** Opening Dataset extract block **

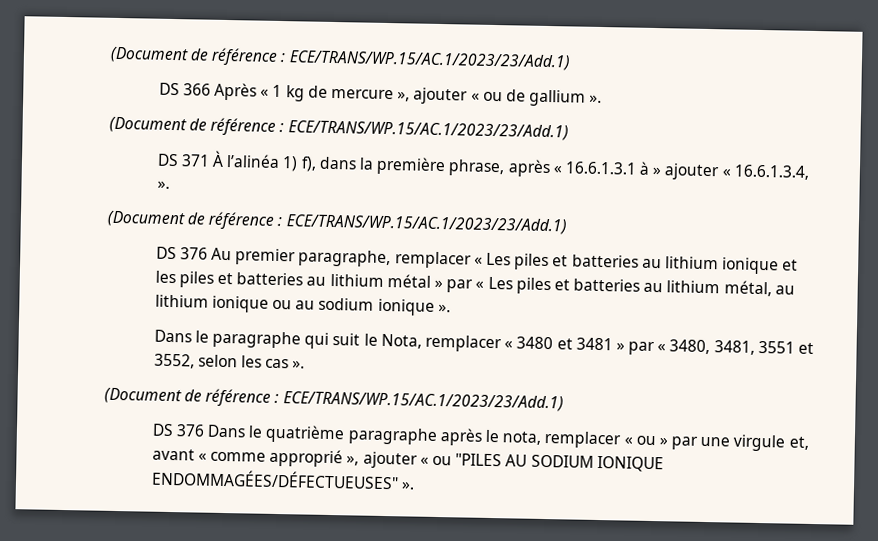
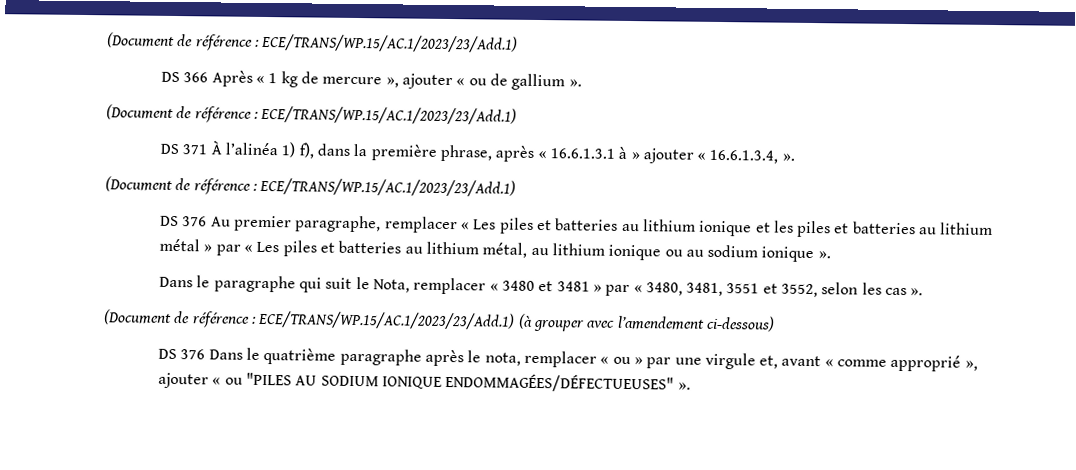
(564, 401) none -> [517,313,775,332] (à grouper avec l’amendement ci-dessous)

** Closing Dataset extract block **
** Opening Dataset extract block **

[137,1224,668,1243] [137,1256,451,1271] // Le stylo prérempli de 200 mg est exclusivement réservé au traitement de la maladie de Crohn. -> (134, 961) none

** Closing Dataset extract block **
** Opening Dataset extract block **

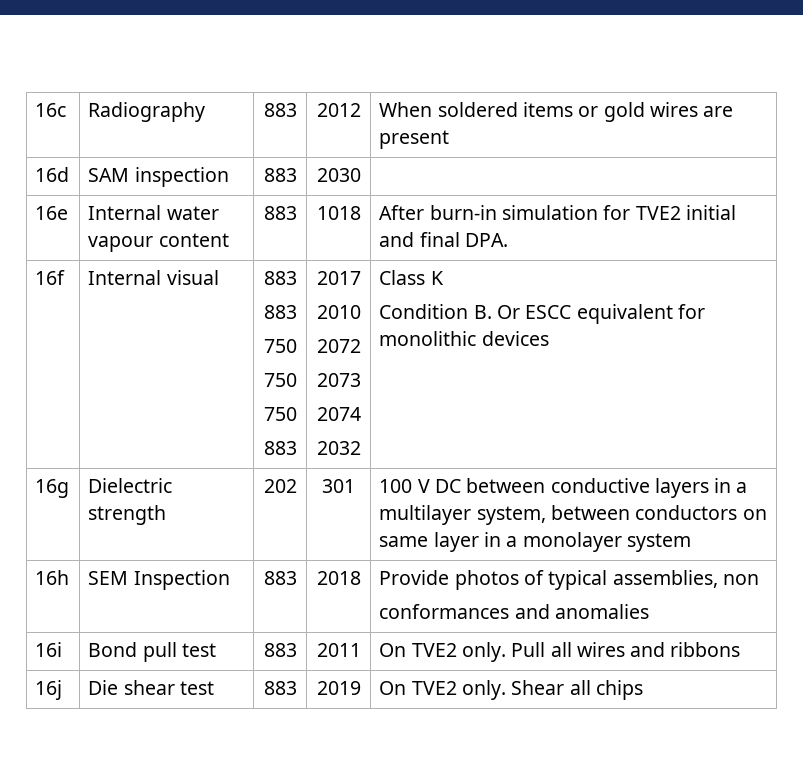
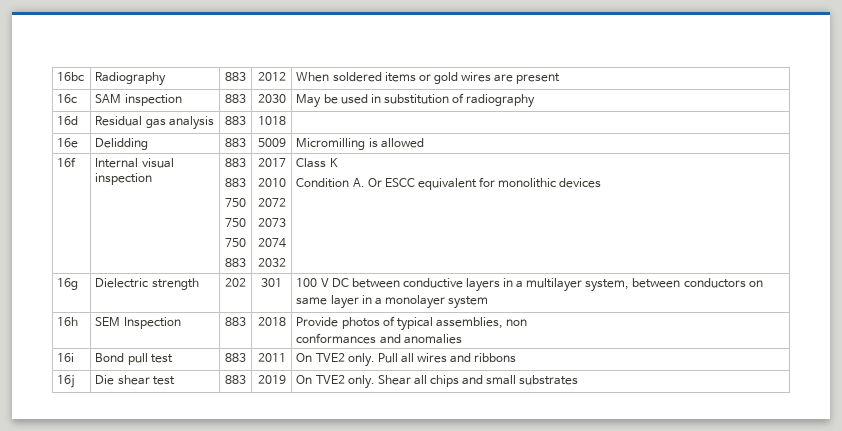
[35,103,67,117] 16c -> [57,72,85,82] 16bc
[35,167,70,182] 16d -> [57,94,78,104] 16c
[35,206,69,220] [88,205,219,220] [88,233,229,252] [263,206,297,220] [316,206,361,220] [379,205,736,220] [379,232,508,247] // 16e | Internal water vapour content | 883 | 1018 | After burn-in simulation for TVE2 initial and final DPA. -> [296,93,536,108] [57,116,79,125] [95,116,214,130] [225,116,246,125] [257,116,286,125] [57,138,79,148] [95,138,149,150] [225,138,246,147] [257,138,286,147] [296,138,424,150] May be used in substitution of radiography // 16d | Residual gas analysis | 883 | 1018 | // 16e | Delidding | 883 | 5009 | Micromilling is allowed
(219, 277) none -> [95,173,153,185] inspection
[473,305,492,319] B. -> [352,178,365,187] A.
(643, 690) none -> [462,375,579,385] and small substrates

** Closing Dataset extract block **

## About this task
Check each line of the entries above for the string "none", and return those that contain it.

## Exercise answer
(564, 401) none -> [517,313,775,332] (à grouper avec l’amendement ci-dessous)
[137,1224,668,1243] [137,1256,451,1271] // Le stylo prérempli de 200 mg est exclusivement réservé au traitement de la maladie de Crohn. -> (134, 961) none
(219, 277) none -> [95,173,153,185] inspection
(643, 690) none -> [462,375,579,385] and small substrates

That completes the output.